Azra Kohen’in kitabından uyarlanan ve tekrar tekrar izlediğim “Fi” dizisine dün akşam başladım. Hem ana karakterin psikiyatrist olması hem de Netflix’te izleyecek düzgün bir şey bulamamam buna neden oldu. Bir filmi ikinci kez izlediğimizde o güne kadar dikkatimizi çekmemiş bir şey görüyoruz, benim için tıpatıp aynısıydı.
Hiç Louvre’a veya Dom Katedrali’ne gittiniz mi bilmiyorum.
Oraya gittiğinizde ünlü heykelleri ve tabloları gördüğümüzde çok garip bir hayranlık ve korku duygumuz oluyor. Özellikle Dom Katedrali’nin ihtişamı karşısında gözlerim yaşlarla doldu. Psikolojide bu sanat tümseğinin bir adı vardır:
“Stendhal Sendromu” yani mükemmel bir sanat eserinin ihtişamı karşısında mest olma durumu. “Sanat Sarhoşluğu” o da diyor
Bu sendrom dizide de var. Ben de araştırmak istedim ve kendimi bu sayfalarda buldum 🙂
19. yüzyılda Fransız yazar Stendhal, Floransa’daki Santa Croce Bazilikası’nı ziyaret ederken vücudunda çeşitli rahatsızlıklar fark etti. (kalp çarpıntısı ve yorgunluk gibi)
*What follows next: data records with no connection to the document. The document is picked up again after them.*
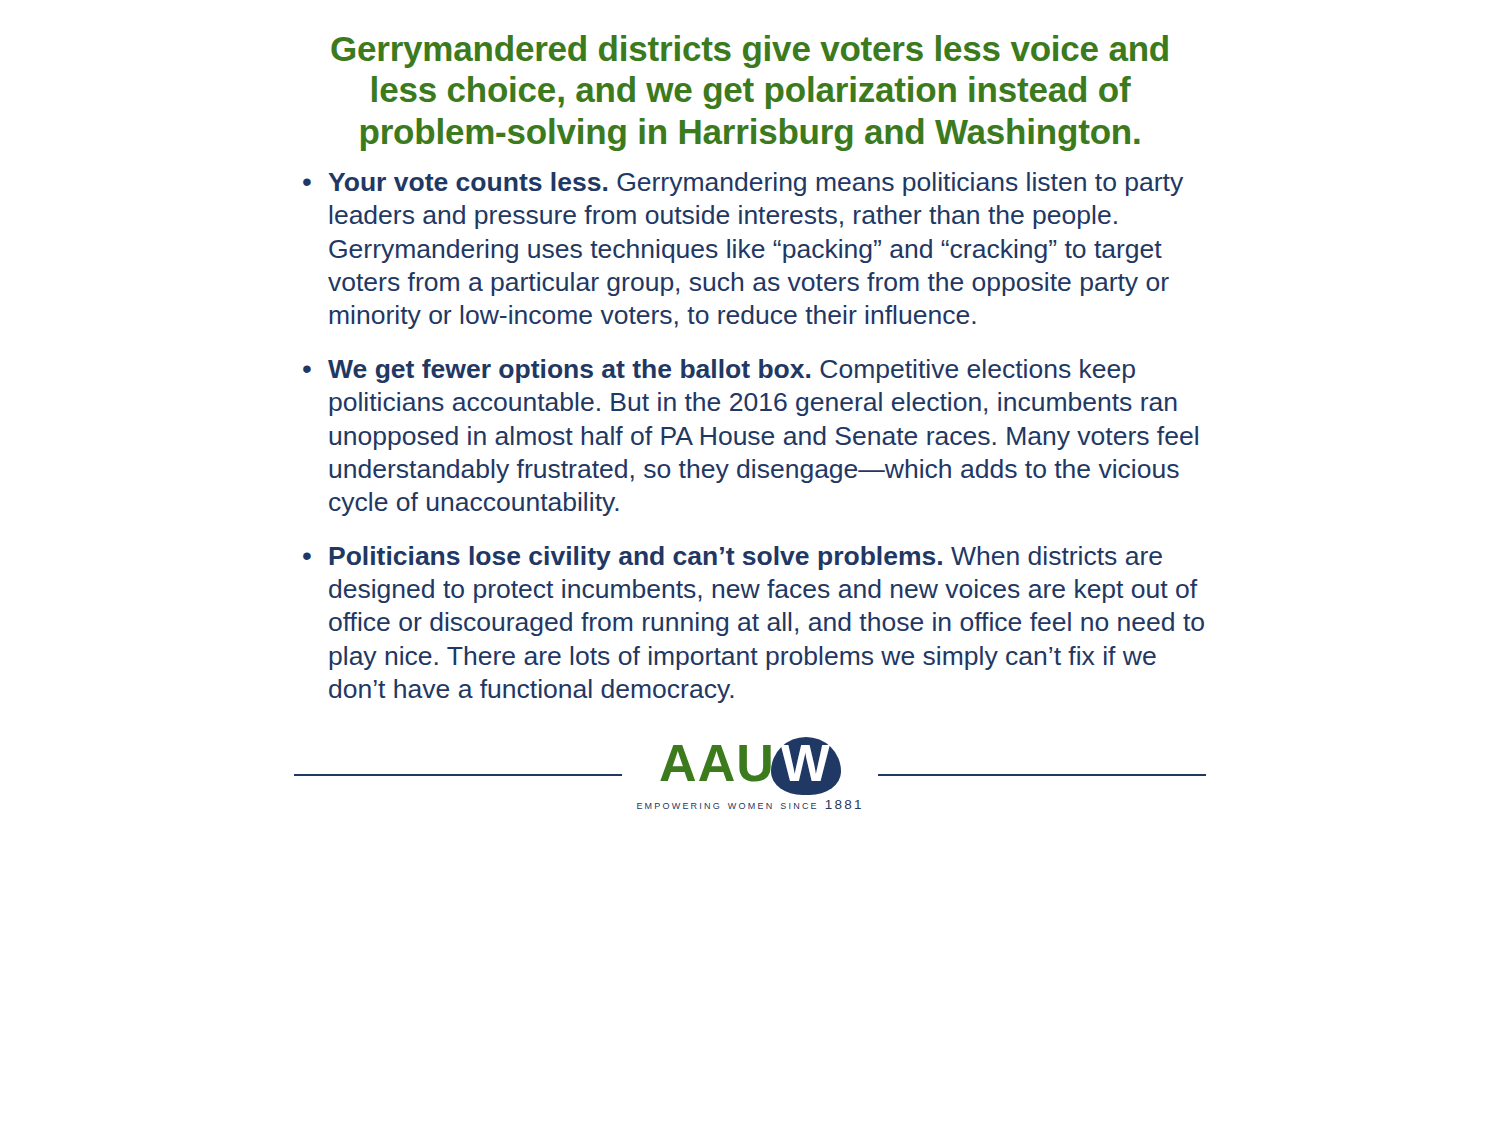Gerrymandered districts give voters less voice and less choice, and we get polarization instead of problem-solving in Harrisburg and Washington.
Your vote counts less. Gerrymandering means politicians listen to party leaders and pressure from outside interests, rather than the people. Gerrymandering uses techniques like “packing” and “cracking” to target voters from a particular group, such as voters from the opposite party or minority or low-income voters, to reduce their influence.
We get fewer options at the ballot box. Competitive elections keep politicians accountable. But in the 2016 general election, incumbents ran unopposed in almost half of PA House and Senate races. Many voters feel understandably frustrated, so they disengage—which adds to the vicious cycle of unaccountability.
Politicians lose civility and can’t solve problems. When districts are designed to protect incumbents, new faces and new voices are kept out of office or discouraged from running at all, and those in office feel no need to play nice. There are lots of important problems we simply can’t fix if we don’t have a functional democracy.
AAUW
empowering women since 1881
Stendhal: “Floransa’da bulunmaktan, o harika insanların mezarlarının etrafında dolaşmaktan çok mutluydum. Bu yüce güzelliğin düşüncesi beni avucunun içine aldı. Bir an ilahi duygulara kapıldım. O an her şey ruhuma otantik bir şekilde hitap etmeye başladı. Ah keşke unutabilsem. Kalbim hızlı atmaya başladı. Hayat gözlerimin önünden geçti. Yürürken yerde yuvarlanmaktan korkuyordum.” o günkü duygularını anlatıyor.
Psikosomatik hastalıkların ortasında Stendhal Sendromu de girer.
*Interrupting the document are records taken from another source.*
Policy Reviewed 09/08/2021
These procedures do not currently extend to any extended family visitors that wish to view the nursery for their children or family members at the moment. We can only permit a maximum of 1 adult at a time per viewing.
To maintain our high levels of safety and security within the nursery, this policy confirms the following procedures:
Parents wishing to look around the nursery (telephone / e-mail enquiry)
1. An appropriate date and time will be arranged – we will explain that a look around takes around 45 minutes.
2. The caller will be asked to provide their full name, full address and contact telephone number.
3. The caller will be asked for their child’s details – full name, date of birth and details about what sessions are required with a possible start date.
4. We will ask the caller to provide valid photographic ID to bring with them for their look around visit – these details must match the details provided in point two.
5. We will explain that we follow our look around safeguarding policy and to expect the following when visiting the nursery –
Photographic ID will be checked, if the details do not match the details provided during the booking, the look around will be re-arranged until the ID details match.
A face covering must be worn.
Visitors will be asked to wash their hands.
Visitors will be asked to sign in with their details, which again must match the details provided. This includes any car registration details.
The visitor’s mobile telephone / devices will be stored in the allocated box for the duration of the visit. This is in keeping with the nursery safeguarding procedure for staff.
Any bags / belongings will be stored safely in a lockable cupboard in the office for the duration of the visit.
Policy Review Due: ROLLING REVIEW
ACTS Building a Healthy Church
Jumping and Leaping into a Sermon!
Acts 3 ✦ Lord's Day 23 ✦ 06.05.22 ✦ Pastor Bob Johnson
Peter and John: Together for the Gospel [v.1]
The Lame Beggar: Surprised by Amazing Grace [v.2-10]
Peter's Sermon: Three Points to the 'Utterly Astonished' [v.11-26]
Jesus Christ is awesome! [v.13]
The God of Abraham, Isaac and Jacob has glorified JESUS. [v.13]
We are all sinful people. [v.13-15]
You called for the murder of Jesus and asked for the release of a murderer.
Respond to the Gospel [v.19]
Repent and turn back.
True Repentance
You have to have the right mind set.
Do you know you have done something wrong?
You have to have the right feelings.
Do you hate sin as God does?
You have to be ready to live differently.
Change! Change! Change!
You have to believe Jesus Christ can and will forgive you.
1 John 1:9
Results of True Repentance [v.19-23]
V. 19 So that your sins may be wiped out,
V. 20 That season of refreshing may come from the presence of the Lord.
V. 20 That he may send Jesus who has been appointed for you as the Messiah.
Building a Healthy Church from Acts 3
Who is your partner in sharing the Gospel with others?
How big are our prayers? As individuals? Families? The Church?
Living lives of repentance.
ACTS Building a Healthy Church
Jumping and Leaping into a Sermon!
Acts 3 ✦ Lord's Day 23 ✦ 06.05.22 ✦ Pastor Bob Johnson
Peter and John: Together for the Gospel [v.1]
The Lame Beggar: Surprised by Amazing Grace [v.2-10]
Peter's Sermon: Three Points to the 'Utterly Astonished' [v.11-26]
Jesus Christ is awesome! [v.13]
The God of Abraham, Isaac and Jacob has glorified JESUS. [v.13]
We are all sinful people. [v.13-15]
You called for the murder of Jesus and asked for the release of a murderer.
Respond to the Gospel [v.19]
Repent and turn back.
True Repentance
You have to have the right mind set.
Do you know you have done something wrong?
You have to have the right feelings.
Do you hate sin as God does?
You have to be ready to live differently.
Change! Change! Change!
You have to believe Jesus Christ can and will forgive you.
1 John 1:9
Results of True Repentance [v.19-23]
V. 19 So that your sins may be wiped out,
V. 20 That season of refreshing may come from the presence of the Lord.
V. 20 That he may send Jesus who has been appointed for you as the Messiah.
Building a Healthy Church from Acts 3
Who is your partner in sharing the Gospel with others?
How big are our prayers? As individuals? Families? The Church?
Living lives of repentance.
Florence sendromu olarak da adlandırılan bu sendromdan etkilenenlerden biri de çok tanıdık bir isim. Sigmund Freud . Yunanistan gezisinden etkilenen Freud, bir yazısında bu duygu yoğunluğundan bahseder. yaşadığı deneyim “endişe verici bir yabancılaşma duygusu” olarak tanımlamak. Hatta Freud’un Davut heykelinin önünde bayıldığı bile söylenir.
2014 yılında konuyla ilgili süper bir deney gerçekleştirildi. Floransa’daki Medici Riccardi Sarayı’nı ziyaret edenler, İtalya’daki bir sanat araştırma merkezi tarafından psikologlar ve teknik uzmanların işbirliğiyle yürütülen bir deneyde gözlemlendi.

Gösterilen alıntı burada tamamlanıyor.